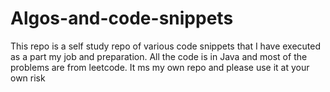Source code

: # Algos-and-code-snippets

This repo is a self study repo of various code snippets that I have executed as a part my job and preparation. All the code is in Java and most of the problems are from leetcode. It ms my own repo and please use it at your own risk

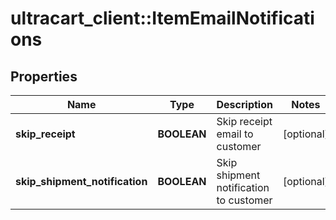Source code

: # ultracart_client::ItemEmailNotifications

## Properties
Name | Type | Description | Notes
------------ | ------------- | ------------- | -------------
**skip_receipt** | **BOOLEAN** | Skip receipt email to customer | [optional] 
**skip_shipment_notification** | **BOOLEAN** | Skip shipment notification to customer | [optional] 


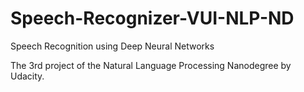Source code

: # Speech-Recognizer-VUI-NLP-ND

Speech Recognition using Deep Neural Networks

The 3rd project of the Natural Language Processing Nanodegree by Udacity.


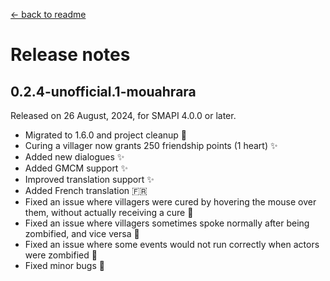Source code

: ﻿[← back to readme](../README.md)

# Release notes

## 0.2.4-unofficial.1-mouahrara
Released on 26 August, 2024, for SMAPI 4.0.0 or later.
* Migrated to 1.6.0 and project cleanup 🚀
* Curing a villager now grants 250 friendship points (1 heart) ✨
* Added new dialogues ✨
* Added GMCM support ✨
* Improved translation support ✨
* Added French translation 🇫🇷
* Fixed an issue where villagers were cured by hovering the mouse over them, without actually receiving a cure 🔧
* Fixed an issue where villagers sometimes spoke normally after being zombified, and vice versa 🔧
* Fixed an issue where some events would not run correctly when actors were zombified 🔧
* Fixed minor bugs 🔧
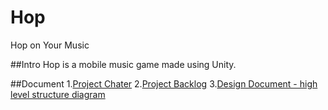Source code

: # Hop
Hop on Your Music

##Intro
Hop is a mobile music game made using Unity.

##Document
1.[Project Chater](https://docs.google.com/document/d/1Uxlx6vGL_AeIQXD0ijKsToYLFGPiZCRep7Dx-uwhRow/edit?usp=sharing)
2.[Project Backlog](https://docs.google.com/document/d/1NG_CDnDM6WBKmU3wKrE-oNVvMe7b-6eiuaxvId2wFzk/edit?usp=sharing)
3.[Design Document - high level structure diagram](https://drive.google.com/file/d/0B4onrFO3F4y9VHRJVGZMXzJOQTg/view?usp=sharing)

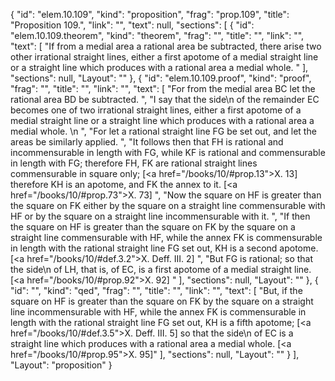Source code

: {
  "id": "elem.10.109",
  "kind": "proposition",
  "frag": "prop.109",
  "title": "Proposition 109.",
  "link": "",
  "text": null,
  "sections": [
    {
      "id": "elem.10.109.theorem",
      "kind": "theorem",
      "frag": "",
      "title": "",
      "link": "",
      "text": [
        "If from a medial area a rational area be subtracted, there arise two other irrational straight lines, either a first apotome of a medial straight line or a straight line which produces with a rational area a medial whole. "
      ],
      "sections": null,
      "Layout": ""
    },
    {
      "id": "elem.10.109.proof",
      "kind": "proof",
      "frag": "",
      "title": "",
      "link": "",
      "text": [
        "For from the medial area BC let the rational area BD be subtracted. ",
        "I say that the <quote>side</quote>\n of the remainder EC becomes one of two irrational straight lines, either a first apotome of a medial straight line or a straight line which produces with a rational area a medial whole. \n      ",
        "For let a rational straight line FG be set out, and let the areas be similarly applied. ",
        "It follows then that FH is rational and incommensurable in length with FG, while KF is rational and commensurable in length with FG; therefore FH, FK are rational straight lines commensurable in square only; [<a href=\"/books/10/#prop.13\">X. 13</a>] therefore KH is an apotome, and FK the annex to it. [<a href=\"/books/10/#prop.73\">X. 73</a>] ",
        "Now the square on HF is greater than the square on FK either by the square on a straight line commensurable with HF or by the square on a straight line incommensurable with it. ",
        "If then the square on HF is greater than the square on FK by the square on a straight line commensurable with HF, while the annex FK is commensurable in length with the rational straight line FG set out, KH is a second apotome. [<a href=\"/books/10/#def.3.2\">X. Deff. III. 2</a>] ",
        "But FG is rational; so that the <quote>side</quote>\n of LH, that is, of EC, is a first apotome of a medial straight line. [<a href=\"/books/10/#prop.92\">X. 92</a>] "
      ],
      "sections": null,
      "Layout": ""
    },
    {
      "id": "",
      "kind": "qed",
      "frag": "",
      "title": "",
      "link": "",
      "text": [
        "But, if the square on HF is greater than the square on FK by the square on a straight line incommensurable with HF, while the annex FK is commensurable in length with the rational straight line FG set out, KH is a fifth apotome; [<a href=\"/books/10/#def.3.5\">X. Deff. III. 5</a>] so that the <quote>side</quote>\n of EC is a straight line which produces with a rational area a medial whole. [<a href=\"/books/10/#prop.95\">X. 95</a>]"
      ],
      "sections": null,
      "Layout": ""
    }
  ],
  "Layout": "proposition"
}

============

* **ASSIGNMENT**: Rewrite all the data above, replacing "villagers" with "residents" everywhere and changing nothing else. Leave the pictures out of your answer.

* **TASK SOLUTION**:
Source code

: # Algos-and-code-snippets

This repo is a self study repo of various code snippets that I have executed as a part my job and preparation. All the code is in Java and most of the problems are from leetcode. It ms my own repo and please use it at your own risk

Source code

: # ultracart_client::ItemEmailNotifications

## Properties
Name | Type | Description | Notes
------------ | ------------- | ------------- | -------------
**skip_receipt** | **BOOLEAN** | Skip receipt email to customer | [optional] 
**skip_shipment_notification** | **BOOLEAN** | Skip shipment notification to customer | [optional] 


Source code

: # Speech-Recognizer-VUI-NLP-ND

Speech Recognition using Deep Neural Networks

The 3rd project of the Natural Language Processing Nanodegree by Udacity.


Source code

: ﻿[← back to readme](../README.md)

# Release notes

## 0.2.4-unofficial.1-mouahrara
Released on 26 August, 2024, for SMAPI 4.0.0 or later.
* Migrated to 1.6.0 and project cleanup 🚀
* Curing a villager now grants 250 friendship points (1 heart) ✨
* Added new dialogues ✨
* Added GMCM support ✨
* Improved translation support ✨
* Added French translation 🇫🇷
* Fixed an issue where residents were cured by hovering the mouse over them, without actually receiving a cure 🔧
* Fixed an issue where residents sometimes spoke normally after being zombified, and vice versa 🔧
* Fixed an issue where some events would not run correctly when actors were zombified 🔧
* Fixed minor bugs 🔧
Source code

: # Hop
Hop on Your Music

##Intro
Hop is a mobile music game made using Unity.

##Document
1.[Project Chater](https://docs.google.com/document/d/1Uxlx6vGL_AeIQXD0ijKsToYLFGPiZCRep7Dx-uwhRow/edit?usp=sharing)
2.[Project Backlog](https://docs.google.com/document/d/1NG_CDnDM6WBKmU3wKrE-oNVvMe7b-6eiuaxvId2wFzk/edit?usp=sharing)
3.[Design Document - high level structure diagram](https://drive.google.com/file/d/0B4onrFO3F4y9VHRJVGZMXzJOQTg/view?usp=sharing)

Source code

: {
  "id": "elem.10.109",
  "kind": "proposition",
  "frag": "prop.109",
  "title": "Proposition 109.",
  "link": "",
  "text": null,
  "sections": [
    {
      "id": "elem.10.109.theorem",
      "kind": "theorem",
      "frag": "",
      "title": "",
      "link": "",
      "text": [
        "If from a medial area a rational area be subtracted, there arise two other irrational straight lines, either a first apotome of a medial straight line or a straight line which produces with a rational area a medial whole. "
      ],
      "sections": null,
      "Layout": ""
    },
    {
      "id": "elem.10.109.proof",
      "kind": "proof",
      "frag": "",
      "title": "",
      "link": "",
      "text": [
        "For from the medial area BC let the rational area BD be subtracted. ",
        "I say that the <quote>side</quote>\n of the remainder EC becomes one of two irrational straight lines, either a first apotome of a medial straight line or a straight line which produces with a rational area a medial whole. \n      ",
        "For let a rational straight line FG be set out, and let the areas be similarly applied. ",
        "It follows then that FH is rational and incommensurable in length with FG, while KF is rational and commensurable in length with FG; therefore FH, FK are rational straight lines commensurable in square only; [<a href=\"/books/10/#prop.13\">X. 13</a>] therefore KH is an apotome, and FK the annex to it. [<a href=\"/books/10/#prop.73\">X. 73</a>] ",
        "Now the square on HF is greater than the square on FK either by the square on a straight line commensurable with HF or by the square on a straight line incommensurable with it. ",
        "If then the square on HF is greater than the square on FK by the square on a straight line commensurable with HF, while the annex FK is commensurable in length with the rational straight line FG set out, KH is a second apotome. [<a href=\"/books/10/#def.3.2\">X. Deff. III. 2</a>] ",
        "But FG is rational; so that the <quote>side</quote>\n of LH, that is, of EC, is a first apotome of a medial straight line. [<a href=\"/books/10/#prop.92\">X. 92</a>] "
      ],
      "sections": null,
      "Layout": ""
    },
    {
      "id": "",
      "kind": "qed",
      "frag": "",
      "title": "",
      "link": "",
      "text": [
        "But, if the square on HF is greater than the square on FK by the square on a straight line incommensurable with HF, while the annex FK is commensurable in length with the rational straight line FG set out, KH is a fifth apotome; [<a href=\"/books/10/#def.3.5\">X. Deff. III. 5</a>] so that the <quote>side</quote>\n of EC is a straight line which produces with a rational area a medial whole. [<a href=\"/books/10/#prop.95\">X. 95</a>]"
      ],
      "sections": null,
      "Layout": ""
    }
  ],
  "Layout": "proposition"
}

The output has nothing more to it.